Electronic Systems Design Seminar
http://www-cad.eecs.berkeley.edu/esd-seminar


 

Design of Safety-Critical Applications, a Synthesis Approach

Claudio Pinello

EECS Dept., University of California at Berkeley

Tuesday, May 18th, 2004, 4pm-5pm
540A/B Cory Hall (D.O.P. Center Classroom)
Dissertation talk & joint ESD/CHESS seminar

Abstract

A design flow is presented to address feedback control problems with fault-tolerant requirements (e.g. automotive safety-critical applications). The flow lets the designer specify independently:

  • the algorithmic solution
  • the distributed execution platform
  • the fault behavior.

The three aspects of the design are represented using respectively

  • a flavor of synchronous dataflow called fault-tolerant dataflow (FTDF)
  • a bipartite graph (channels and electronic control units) with performance annotations
  • a relation between failure patterns (subsets of the architecture graph that may fail in a same iteration) and the corresponding subset of the algorithm that must be guaranteed.

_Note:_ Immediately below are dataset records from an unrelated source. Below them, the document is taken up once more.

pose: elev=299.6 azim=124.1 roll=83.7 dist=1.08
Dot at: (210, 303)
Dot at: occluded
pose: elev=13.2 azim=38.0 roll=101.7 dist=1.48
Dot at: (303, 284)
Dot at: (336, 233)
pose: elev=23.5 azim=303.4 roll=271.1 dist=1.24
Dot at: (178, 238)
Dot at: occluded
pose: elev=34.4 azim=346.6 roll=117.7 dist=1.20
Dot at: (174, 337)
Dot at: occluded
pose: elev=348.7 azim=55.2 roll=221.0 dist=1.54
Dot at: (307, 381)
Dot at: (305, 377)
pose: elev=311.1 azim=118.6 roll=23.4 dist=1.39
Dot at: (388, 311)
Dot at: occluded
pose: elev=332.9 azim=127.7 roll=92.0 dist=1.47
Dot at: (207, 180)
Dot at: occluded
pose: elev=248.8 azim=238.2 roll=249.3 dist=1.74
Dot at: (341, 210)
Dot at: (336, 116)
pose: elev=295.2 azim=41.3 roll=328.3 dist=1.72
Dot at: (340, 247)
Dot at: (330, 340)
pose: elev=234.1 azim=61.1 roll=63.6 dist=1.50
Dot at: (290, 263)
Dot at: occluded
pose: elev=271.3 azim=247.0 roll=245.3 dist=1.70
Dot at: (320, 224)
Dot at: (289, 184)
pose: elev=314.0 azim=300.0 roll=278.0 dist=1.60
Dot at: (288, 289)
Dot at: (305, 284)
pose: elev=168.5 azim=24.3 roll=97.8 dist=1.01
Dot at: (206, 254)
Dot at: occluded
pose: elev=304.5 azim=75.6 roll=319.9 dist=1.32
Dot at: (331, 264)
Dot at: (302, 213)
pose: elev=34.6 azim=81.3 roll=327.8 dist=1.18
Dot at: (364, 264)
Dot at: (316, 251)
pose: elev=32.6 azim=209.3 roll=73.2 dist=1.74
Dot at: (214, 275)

Based on these three specifications, an automatic synthesis tool introduces redundancy in the algorithms and schedules the FTDF actors on the distributed architecture, so that the fault behavior is met. In doing so, the scheduling tool aims at minimizing latency (the critical path from sensors to actuators). Finally some verification tools analyze the solution to extract timing and to verify replica determinism and fault behavior.

I will present the entire flow and illustrate some experiments using the tool on a drive-by-wire example from BMW and on a steer-by-wire example from General Motors.